Mit viel Herzblut Chamäleon gespielt – das «Festival i de Marktgass» feiert seinen 10. Geburtstag
Cyrielle Formaz vom Waadtländer Duo Meimuna verzaubert die Zuhörer mit Stimme und Gitarre.
Rötlich leuchten die Lichter zwischen den Bäumen und verleihen dem Platz an der Reuss in Bremgarten eine gemütliche Atmosphäre. Hinter der Bühne ragt stolz das berühmte Panorama der Altstadt empor. Die Kulisse für das diesjährige Festival i de Marktgass, kurz FidM, hätte wohl besser nicht sein können. Mit Bier oder Blutorangen-Limonade in der Hand sitzen die Gäste auf dem noch warmen Asphalt und lachen über die Witze von Satiriker Renato Kaiser. In der Dämmerung stehen sie auf und tanzen ausgelassen zur Musik der Zürcher Folk-Pop-Band Black Sea Dahu.
Obwohl das ursprünglich geplante Festival zum 10-jährigen Bestehen in der Altstadt wegen des Coronavirus ausfallen musste, ist die kleine Alternative am Wochenende für viele der 250 Gäste perfekt. «Es ist schön, dass es in dieser Zeit etwas gibt, was von der Situation ablenkt», sagt Besucher Sebastian Nesseler. Er und seine Freunde geniessen sichtlich die Konzerte und die Stimmung unter dem freien Himmel.
Das Schutzkonzept überzeugt
Dass sie aufgrund der verstärkten Schutzmassnahmen länger anstehen müssen, scheint die Besucher nicht zu stören. Im Gegenteil: Enya Merkli und Fabienne Scheffler sind sogar froh, dass alles so gut geregelt ist. «Wir hatten zuerst ein paar Bedenken, herzukommen», erzählt Merkli. «Wir hatten Angst, dass wir hier eng zusammengepfercht stehen würden.» Doch das Schutzkonzept überzeugt sie. «Es hat genug Platz und ist nicht anders, als wenn man in Zürich etwas essen geht.»
Dass sie bei den Besuchern auf so viel Verständnis stossen, ist auch für die Organisatoren eine Erleichterung. «Es gab kein böses Wort und keine einzige Reklamation», so Nico Schulthess. Nachdem das eigentliche Festival ins Wasser gefallen war, plante das neunköpfige Organisationsteam ein kleines FidM mit 300 Gästen. Stattfinden sollte es auf offenem Gelände am Reussufer, zwischen dem Casino und der Eisenbahnbrücke. «Doch drei Tage nachdem wir in den Vorverkauf gestartet waren, änderten sich die Massnahmen erneut», erzählt Schulthess. Kurzfristig mussten die Tickets um 50 reduziert und das Gelände in drei Sektoren mit jeweils eigener Bar und eigenen Toiletten aufgeteilt werden.

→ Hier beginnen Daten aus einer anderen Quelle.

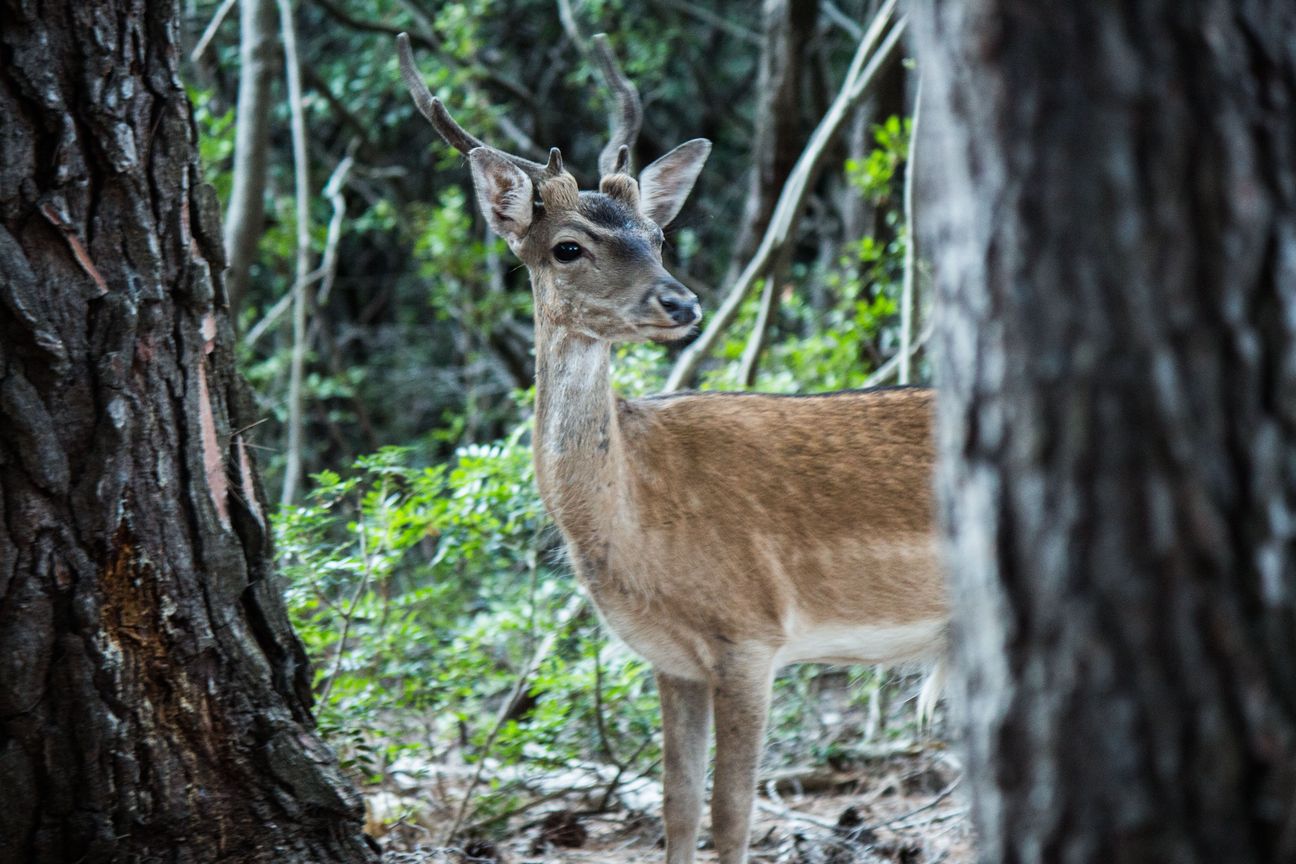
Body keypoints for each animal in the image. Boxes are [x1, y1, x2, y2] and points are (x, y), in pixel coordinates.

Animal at [393, 30, 943, 864]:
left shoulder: (750, 634)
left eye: (656, 236)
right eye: (567, 247)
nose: (681, 302)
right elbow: (678, 806)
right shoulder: (671, 660)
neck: (637, 527)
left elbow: (733, 814)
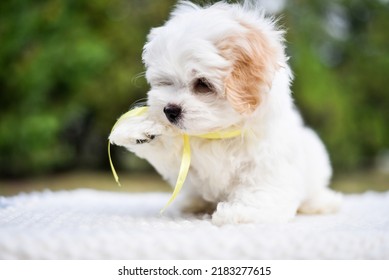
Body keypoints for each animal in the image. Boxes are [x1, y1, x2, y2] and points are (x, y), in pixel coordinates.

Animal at [108, 0, 340, 223]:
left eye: (203, 84)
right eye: (166, 82)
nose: (169, 110)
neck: (219, 134)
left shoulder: (268, 163)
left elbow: (261, 189)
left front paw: (241, 212)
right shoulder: (182, 164)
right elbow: (166, 152)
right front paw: (140, 129)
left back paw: (321, 203)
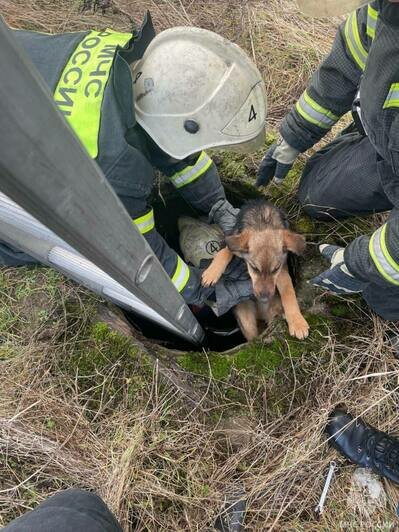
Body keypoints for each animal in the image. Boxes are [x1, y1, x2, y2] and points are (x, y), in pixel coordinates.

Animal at [203, 200, 310, 340]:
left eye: (275, 269)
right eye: (254, 268)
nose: (264, 298)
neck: (263, 221)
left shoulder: (282, 271)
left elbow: (289, 293)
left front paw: (297, 323)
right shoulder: (235, 239)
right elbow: (225, 251)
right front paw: (211, 273)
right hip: (247, 322)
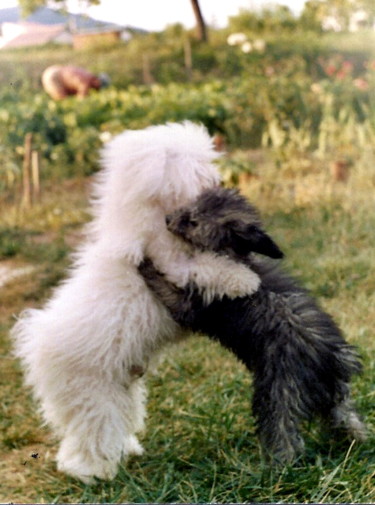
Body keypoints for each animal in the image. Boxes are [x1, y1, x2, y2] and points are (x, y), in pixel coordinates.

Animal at [11, 121, 260, 480]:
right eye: (198, 168)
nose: (218, 180)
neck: (150, 218)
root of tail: (36, 344)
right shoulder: (172, 262)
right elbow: (206, 266)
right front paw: (245, 280)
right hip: (92, 393)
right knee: (92, 433)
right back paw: (92, 472)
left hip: (119, 390)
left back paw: (124, 452)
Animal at [140, 187, 368, 462]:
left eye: (192, 221)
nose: (167, 218)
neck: (231, 256)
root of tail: (327, 360)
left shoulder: (192, 304)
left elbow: (164, 286)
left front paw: (145, 261)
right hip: (336, 397)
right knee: (348, 418)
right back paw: (359, 443)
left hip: (278, 393)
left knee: (282, 433)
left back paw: (279, 467)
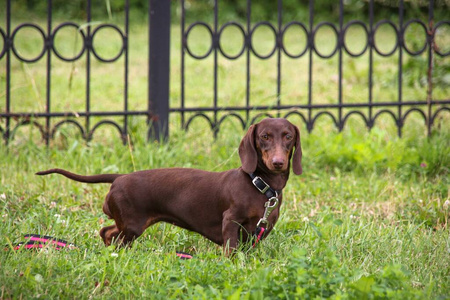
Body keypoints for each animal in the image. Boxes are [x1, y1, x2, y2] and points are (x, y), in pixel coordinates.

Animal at [36, 118, 302, 254]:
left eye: (288, 136)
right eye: (264, 136)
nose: (278, 162)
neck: (260, 186)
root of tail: (120, 177)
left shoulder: (260, 230)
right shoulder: (230, 222)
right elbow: (230, 250)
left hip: (128, 225)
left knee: (107, 232)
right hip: (132, 225)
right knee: (111, 234)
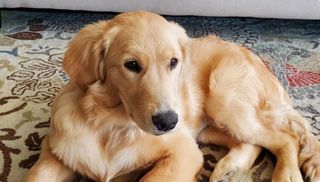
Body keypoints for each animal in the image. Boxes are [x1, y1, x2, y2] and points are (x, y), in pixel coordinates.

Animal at [25, 10, 320, 182]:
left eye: (173, 62)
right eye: (131, 65)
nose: (168, 121)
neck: (110, 125)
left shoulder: (183, 150)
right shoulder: (55, 152)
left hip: (223, 100)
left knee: (286, 137)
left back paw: (286, 175)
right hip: (207, 127)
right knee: (254, 141)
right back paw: (230, 168)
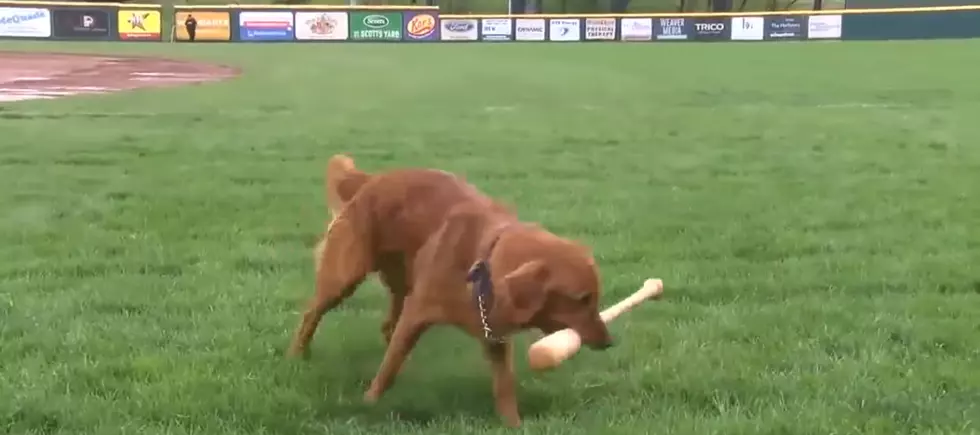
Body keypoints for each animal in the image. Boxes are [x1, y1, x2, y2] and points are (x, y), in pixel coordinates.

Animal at [288, 155, 616, 428]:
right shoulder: (418, 312)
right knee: (312, 312)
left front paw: (513, 425)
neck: (480, 264)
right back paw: (296, 354)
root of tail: (370, 179)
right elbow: (389, 369)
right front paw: (370, 402)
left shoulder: (494, 336)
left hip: (402, 282)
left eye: (595, 297)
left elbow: (504, 387)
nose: (609, 342)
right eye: (581, 299)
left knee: (387, 326)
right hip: (345, 277)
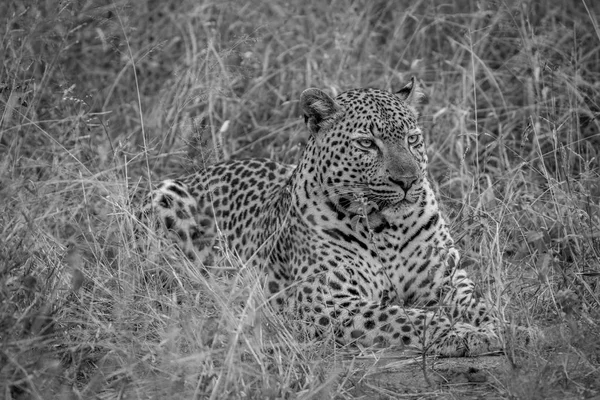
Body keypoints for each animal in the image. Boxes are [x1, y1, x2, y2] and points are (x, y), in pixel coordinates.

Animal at [142, 78, 506, 356]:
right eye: (366, 144)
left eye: (412, 139)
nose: (409, 180)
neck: (387, 228)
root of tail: (204, 170)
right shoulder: (326, 302)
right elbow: (408, 318)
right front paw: (462, 334)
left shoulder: (446, 278)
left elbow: (477, 302)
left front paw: (499, 325)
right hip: (165, 195)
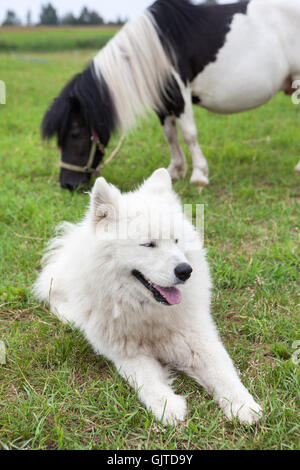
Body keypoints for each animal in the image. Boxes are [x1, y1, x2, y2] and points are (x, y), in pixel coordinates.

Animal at [33, 169, 262, 426]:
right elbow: (147, 380)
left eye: (176, 240)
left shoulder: (199, 338)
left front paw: (243, 405)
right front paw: (167, 405)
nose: (186, 270)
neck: (148, 312)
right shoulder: (128, 353)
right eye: (148, 244)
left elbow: (224, 372)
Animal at [41, 0, 300, 191]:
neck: (156, 48)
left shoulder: (180, 94)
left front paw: (199, 175)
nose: (67, 184)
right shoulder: (163, 101)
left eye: (75, 133)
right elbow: (170, 135)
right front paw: (174, 171)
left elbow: (188, 134)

Gelernt, Chamäleon zu spielen
41 freiwillige Helferinnen und Helfer haben das OK unterstütz und mitgeholfen, damit das Festival auch an seinem 10. Geburtstag stattfinden kann. «Das sind mehr Leute, als wenn wir das Fest in der Marktgasse für 2000 Gäste gemacht hätten», so Schulthess. Bezahlt wurde niemand. Trotzdem gaben alle ihr Bestes: «Wir haben unser ganzes Herzblut reingesteckt», sagt OK-Präsident Juri Tirez. Und das habe sich gelohnt: «Wir haben eine Wahnsinnsstimmung.»
Durch diesen Mehraufwand und die Angst, dass das Festival in letzter Minute doch noch abgesagt werden könnte, seien sie als Team nur noch stärker zusammengewachsen. «Wir haben auch gelernt, Chamäleon zu spielen. Jetzt könnten wir easy reagieren, wenn sich nochmals etwas ändern würde», sagt Schulthess und lacht.
Dank der beiden ausverkauften Abende kann die zusätzliche Arbeit finanziert werden. Denn alle Sponsorengelder gehen in diesem Jahr an die Künstlerinnen und Künstler – auch an diejenigen, die am eigentlichen Fest in der Marktgasse aufgetreten wären.